Monday 22 October 2007

Riding into Black

I have one thing to say to all car drivers, when driving along unlit night-time country roads (not that you'd notice, because your headlights always light up the roads, so you never have to face the fact that the roads are actually BLACK at night) wherever they and you may be:

When you meet a cyclist coming against you, DIM YOUR LIGHTS DUDE. Don't wait for her to put her arm in front of her face to try to block out the glare in her eyes as she steers her bike around that bend, with the other hand.

Cycling home along black country roads is really a piece of work. When cars come by, as they do often on these roads that lead to and from Limerick city, there are these surreally intense flashes of strong white light and visibility, then back to black immediately afterward. As a car passes, you watch his headlights illuminate the immediate path ahead of you, so you can see if there's a rock in your way, ready to send you flying under the tyres of an oncoming car. It's no joke. Potholes, hairpin bends, high speed cars, that lunatic who passed me so close he could have kissed me while he was doing it - THREE TIMES last night (how did he do it?), riding the loudest motorbike I have ever heard, and driving faster than Evel Knievel in a determined moment - stones, uneven road surfaces (what, in Ireland of the four billion pound roads? surely not!) sudden gaps in the road, as in, here's the road, and then suddenly, here is no road, all these things are leaps of faith into the pure unknown, on the cycle home.

And I love it. The wind rustles in the trees, the air smells so good, your senses are WIDE awake, you can hear the nocturnal animals moving around, responding to you, doing their do. Everything looks unfamiliar at night, cycling home. You can forget what country you're in, who you are, what you're doing, where you're even going to. There's just the focus on the road, the task of getting through it alive, and being exhilarated by the journey.

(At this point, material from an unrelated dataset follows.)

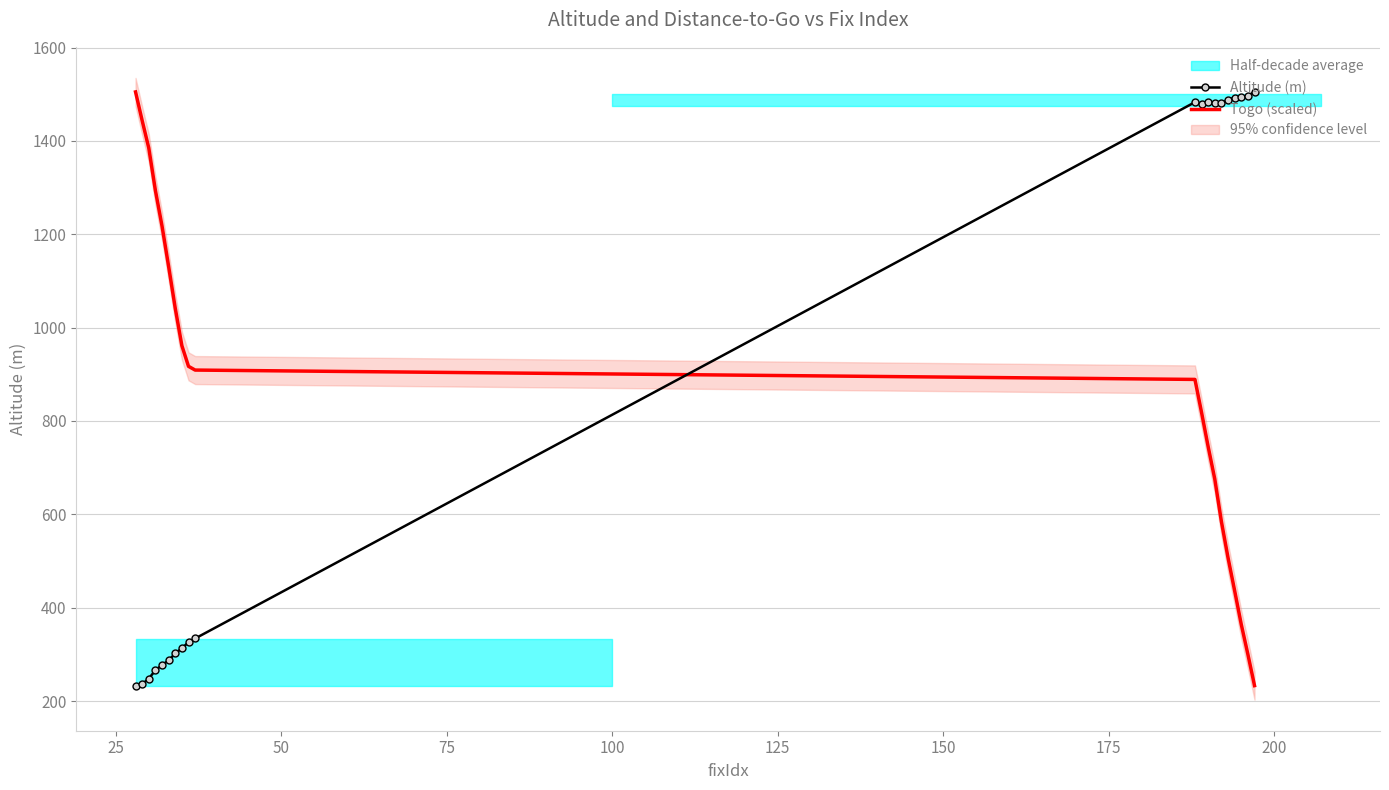

True or false: Togo (scaled) and Altitude (m) intersect in this chart.

True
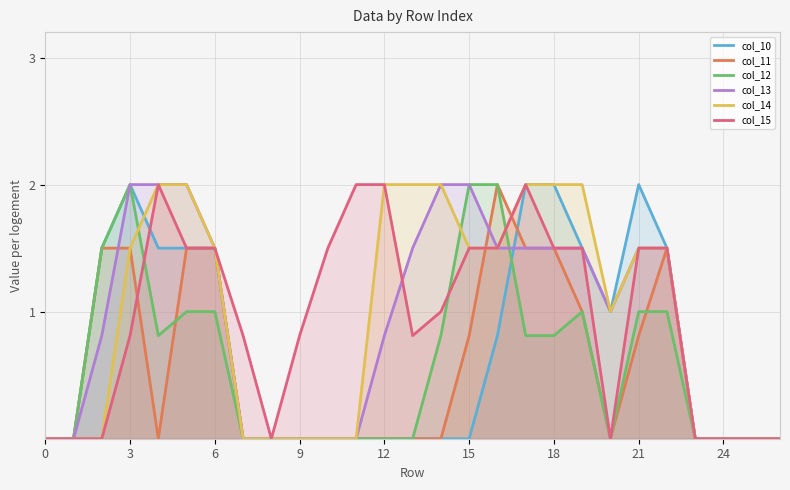

Is the value of col_13 at 25 greater than the value of col_10 at 12?

No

I had a moment some day last week, when I realised that there was so much interesting about this city and just about anywhere I could possibly be, and that I need to write about it. That the streets are FULL of stories, and moments. And I slipped inside that insight, somehow, and space expanded within it. I dunno, I just started having fun here. It helps to have your eyes open, and a sense of humour handy. It really helps to have loving people about. That's a huge blessing.

It's amazing the kinds of moments you can have in your long-left hometown. I roared down O' Connell street (Limerick's Broadway) yesterday, on the bike, belting out Mystery Train at the top and bottom of my voice. God I love that song. I can smell that song. I can smell the wet heat of it. People actually jumped in the air. I'm having fun here. The most fun I've had in years here, probably. It's not so serious as it used to be, here. At least, what I mean by that is that clearly, I'M not so serious as I used to be, here. There's still a fair whack of seriousness around the Limerick streets. But your hometown can so easily bring out the seriousness in you in a what-a-pity-that's-happening sort of way.

And shortly after that, I was cycling over the Athlunkard bridge, and I saw a man walking toward me, on the footpath. We looked right into each other, and I realised that we had been in the same class in school when we were about six years old, and I realised that he realised the same thing. There may or may not have been crushes involved. They may or may not have been mutual. They were certainly unrequited (requiting it meant holding hands in an intensely meaningful way, at six). We each may or may not have lived out the legacy of that maybe/maybe not crush for a number of subsequent crushes/relationships. Either of us may or may not be still living in the shadow of that maybe/maybe not relationship scenario.

And we looked into each other, and we were kind of amazed, and we smiled. And I cycled, and he walked, past. Over the bridge. In opposite directions.